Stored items
########

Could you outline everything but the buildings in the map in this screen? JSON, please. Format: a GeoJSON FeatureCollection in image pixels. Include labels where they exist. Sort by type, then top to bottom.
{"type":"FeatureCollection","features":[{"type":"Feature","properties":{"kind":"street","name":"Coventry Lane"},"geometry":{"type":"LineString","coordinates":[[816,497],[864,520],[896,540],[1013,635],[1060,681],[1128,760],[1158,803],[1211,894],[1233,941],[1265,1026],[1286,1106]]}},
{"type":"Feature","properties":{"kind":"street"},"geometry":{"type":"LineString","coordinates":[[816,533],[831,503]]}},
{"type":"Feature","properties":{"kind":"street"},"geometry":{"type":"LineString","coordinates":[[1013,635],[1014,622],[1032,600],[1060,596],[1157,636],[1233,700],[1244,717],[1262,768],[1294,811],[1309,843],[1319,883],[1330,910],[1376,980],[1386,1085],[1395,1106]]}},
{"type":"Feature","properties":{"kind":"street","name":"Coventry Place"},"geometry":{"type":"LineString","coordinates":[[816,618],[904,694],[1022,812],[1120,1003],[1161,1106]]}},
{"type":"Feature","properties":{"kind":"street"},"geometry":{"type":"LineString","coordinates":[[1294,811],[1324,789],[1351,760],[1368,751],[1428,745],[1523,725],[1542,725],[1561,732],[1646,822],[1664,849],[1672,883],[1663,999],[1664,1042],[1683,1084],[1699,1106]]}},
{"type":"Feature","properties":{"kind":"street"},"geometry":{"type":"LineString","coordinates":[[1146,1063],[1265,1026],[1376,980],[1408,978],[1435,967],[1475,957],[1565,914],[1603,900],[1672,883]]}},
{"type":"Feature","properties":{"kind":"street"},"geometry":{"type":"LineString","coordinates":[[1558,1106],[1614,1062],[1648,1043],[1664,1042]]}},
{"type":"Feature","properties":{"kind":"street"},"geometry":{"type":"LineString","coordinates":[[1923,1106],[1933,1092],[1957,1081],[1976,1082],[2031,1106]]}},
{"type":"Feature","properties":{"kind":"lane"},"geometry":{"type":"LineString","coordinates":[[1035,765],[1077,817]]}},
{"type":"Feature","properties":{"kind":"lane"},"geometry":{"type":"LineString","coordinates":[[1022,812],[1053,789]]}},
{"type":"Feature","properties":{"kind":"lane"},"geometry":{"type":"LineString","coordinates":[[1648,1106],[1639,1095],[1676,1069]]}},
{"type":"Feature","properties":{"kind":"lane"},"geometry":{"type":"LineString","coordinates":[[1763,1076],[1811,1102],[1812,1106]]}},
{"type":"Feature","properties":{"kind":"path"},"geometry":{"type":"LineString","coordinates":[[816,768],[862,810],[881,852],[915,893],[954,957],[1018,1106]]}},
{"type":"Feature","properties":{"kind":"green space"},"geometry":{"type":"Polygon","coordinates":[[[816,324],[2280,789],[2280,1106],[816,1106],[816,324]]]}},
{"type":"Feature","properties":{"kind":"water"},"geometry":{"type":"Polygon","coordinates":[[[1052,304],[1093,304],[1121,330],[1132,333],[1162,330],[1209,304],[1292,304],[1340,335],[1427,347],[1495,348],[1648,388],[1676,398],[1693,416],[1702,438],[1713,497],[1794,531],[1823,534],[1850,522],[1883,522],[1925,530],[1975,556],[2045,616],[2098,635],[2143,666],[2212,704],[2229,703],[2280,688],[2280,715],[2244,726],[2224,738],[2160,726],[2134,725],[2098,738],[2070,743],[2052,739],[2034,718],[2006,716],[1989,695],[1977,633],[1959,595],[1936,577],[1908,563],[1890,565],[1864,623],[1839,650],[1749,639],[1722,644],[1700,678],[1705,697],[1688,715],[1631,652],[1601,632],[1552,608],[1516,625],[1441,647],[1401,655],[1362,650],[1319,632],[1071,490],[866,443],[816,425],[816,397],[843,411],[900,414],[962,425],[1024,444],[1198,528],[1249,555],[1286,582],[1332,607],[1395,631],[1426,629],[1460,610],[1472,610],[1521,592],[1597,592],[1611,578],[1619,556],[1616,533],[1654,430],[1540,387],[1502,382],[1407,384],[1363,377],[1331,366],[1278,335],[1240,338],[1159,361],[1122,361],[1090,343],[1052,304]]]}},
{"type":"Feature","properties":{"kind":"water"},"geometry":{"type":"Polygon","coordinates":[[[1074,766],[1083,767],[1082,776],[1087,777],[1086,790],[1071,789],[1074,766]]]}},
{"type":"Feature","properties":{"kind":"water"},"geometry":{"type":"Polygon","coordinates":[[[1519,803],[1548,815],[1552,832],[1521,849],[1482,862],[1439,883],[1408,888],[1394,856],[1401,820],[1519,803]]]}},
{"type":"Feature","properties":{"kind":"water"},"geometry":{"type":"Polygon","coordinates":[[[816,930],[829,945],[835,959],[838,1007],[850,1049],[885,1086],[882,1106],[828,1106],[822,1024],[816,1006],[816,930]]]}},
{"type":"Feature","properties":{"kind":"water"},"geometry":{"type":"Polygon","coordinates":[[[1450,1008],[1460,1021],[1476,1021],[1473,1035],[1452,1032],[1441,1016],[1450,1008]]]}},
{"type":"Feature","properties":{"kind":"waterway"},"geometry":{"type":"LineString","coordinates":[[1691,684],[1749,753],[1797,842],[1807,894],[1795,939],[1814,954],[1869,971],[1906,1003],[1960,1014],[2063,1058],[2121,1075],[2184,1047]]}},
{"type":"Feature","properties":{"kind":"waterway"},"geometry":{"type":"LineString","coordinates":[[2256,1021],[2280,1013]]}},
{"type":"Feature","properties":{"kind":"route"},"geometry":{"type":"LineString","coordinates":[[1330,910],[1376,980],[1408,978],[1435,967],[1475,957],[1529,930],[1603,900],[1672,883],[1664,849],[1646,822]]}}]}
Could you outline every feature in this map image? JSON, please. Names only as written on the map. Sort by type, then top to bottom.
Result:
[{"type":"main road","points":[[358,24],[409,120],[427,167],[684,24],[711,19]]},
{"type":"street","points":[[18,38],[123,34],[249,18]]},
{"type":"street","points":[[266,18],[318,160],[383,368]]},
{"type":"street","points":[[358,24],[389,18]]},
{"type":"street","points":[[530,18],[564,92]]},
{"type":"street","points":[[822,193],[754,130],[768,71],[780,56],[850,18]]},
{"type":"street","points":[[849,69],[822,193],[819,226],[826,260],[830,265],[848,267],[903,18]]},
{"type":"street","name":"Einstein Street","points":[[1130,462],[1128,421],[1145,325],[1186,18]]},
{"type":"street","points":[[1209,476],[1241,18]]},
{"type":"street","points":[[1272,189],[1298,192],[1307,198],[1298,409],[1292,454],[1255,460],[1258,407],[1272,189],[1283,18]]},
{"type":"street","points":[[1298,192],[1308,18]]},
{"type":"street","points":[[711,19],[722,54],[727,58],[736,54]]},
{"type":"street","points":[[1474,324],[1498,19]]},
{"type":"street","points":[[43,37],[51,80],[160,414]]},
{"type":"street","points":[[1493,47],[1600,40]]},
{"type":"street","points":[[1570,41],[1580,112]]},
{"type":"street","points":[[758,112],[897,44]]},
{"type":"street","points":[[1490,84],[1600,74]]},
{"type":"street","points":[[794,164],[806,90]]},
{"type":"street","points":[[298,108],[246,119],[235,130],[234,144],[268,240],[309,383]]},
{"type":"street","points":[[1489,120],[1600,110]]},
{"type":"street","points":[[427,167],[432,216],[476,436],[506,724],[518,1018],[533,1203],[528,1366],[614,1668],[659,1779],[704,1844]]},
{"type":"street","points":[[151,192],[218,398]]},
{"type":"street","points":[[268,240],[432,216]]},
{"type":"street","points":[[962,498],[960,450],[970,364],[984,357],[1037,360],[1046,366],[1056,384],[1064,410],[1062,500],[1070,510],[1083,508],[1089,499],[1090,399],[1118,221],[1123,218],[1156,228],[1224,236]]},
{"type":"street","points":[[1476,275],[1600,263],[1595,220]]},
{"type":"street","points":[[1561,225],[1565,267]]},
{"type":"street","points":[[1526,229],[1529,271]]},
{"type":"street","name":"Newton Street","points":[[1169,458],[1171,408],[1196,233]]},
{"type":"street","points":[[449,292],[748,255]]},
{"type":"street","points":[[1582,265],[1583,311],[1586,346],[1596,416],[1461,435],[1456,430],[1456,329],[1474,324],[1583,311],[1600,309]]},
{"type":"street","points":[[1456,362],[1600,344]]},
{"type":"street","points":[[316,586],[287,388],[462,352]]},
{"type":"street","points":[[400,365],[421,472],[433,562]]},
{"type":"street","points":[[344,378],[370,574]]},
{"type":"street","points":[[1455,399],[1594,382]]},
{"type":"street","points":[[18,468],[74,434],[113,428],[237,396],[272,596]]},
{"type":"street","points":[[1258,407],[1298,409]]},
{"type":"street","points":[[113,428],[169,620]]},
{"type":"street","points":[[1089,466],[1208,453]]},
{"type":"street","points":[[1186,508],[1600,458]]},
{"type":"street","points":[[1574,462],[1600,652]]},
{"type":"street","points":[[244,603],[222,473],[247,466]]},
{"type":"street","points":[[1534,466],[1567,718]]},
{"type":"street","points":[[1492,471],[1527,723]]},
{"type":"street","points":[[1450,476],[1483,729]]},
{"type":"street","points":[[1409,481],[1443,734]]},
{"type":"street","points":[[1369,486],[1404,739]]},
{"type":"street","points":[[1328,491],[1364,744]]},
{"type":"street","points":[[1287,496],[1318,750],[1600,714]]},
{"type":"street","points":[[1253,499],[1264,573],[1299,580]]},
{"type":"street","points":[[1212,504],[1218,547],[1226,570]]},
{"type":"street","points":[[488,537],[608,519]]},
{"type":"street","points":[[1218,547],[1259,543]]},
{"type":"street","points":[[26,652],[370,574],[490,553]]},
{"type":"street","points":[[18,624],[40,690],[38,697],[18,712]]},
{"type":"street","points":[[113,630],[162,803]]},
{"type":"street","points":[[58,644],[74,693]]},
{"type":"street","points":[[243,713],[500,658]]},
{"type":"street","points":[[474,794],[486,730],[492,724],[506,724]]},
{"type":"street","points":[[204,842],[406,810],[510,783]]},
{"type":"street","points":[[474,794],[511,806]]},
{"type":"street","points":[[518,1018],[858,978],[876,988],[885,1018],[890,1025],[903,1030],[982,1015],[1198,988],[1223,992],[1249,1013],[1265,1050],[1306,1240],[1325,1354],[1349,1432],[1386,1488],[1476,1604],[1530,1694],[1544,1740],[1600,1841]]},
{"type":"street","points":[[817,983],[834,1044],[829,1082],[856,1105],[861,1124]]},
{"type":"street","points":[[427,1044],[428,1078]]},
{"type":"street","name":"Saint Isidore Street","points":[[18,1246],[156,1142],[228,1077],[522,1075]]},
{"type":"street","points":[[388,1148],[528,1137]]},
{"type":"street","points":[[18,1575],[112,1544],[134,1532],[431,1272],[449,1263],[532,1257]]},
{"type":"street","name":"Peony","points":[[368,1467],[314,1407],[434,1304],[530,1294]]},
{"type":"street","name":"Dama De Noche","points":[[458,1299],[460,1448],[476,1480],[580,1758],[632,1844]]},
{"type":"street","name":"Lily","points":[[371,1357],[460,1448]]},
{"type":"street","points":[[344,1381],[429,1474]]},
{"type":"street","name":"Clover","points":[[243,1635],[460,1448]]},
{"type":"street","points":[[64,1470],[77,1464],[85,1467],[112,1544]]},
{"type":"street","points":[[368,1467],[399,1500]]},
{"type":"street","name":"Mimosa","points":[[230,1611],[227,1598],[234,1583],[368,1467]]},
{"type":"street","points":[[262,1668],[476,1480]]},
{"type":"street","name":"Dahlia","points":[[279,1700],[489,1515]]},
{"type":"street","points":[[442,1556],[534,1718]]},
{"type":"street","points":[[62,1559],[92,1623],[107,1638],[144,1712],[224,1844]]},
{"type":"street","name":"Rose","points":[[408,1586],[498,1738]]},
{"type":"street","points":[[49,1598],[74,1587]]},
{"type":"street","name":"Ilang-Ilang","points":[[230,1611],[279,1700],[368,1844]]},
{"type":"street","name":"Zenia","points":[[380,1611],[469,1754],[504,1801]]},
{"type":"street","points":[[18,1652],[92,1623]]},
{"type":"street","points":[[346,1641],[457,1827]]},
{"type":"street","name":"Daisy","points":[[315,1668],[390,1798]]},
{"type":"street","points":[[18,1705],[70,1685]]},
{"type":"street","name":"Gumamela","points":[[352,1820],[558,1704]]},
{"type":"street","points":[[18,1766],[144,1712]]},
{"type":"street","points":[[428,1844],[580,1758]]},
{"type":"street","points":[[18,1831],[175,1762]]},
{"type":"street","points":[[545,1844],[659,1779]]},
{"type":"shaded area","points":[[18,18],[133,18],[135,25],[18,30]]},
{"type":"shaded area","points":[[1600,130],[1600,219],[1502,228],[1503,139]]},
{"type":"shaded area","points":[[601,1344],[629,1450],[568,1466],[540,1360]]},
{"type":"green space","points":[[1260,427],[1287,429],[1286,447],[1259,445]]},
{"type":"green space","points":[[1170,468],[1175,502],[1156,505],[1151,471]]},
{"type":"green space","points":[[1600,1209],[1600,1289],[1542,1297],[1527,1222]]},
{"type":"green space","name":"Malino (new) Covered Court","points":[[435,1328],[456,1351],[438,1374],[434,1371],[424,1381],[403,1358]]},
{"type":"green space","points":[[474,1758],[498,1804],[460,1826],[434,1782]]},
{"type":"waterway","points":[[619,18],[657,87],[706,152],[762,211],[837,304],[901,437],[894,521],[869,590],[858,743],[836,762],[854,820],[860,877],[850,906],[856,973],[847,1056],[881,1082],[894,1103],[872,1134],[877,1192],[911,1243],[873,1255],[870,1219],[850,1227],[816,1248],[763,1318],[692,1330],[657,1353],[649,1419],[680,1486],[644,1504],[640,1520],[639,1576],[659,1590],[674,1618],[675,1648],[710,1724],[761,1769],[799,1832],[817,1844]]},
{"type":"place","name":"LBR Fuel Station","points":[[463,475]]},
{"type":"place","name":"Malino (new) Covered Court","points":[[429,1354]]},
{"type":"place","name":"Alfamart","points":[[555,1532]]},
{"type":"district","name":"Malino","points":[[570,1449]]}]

########

#### [Task details]
What is needed is the number of lines above that include the string "Court", and nothing else.

#### [Task response]
2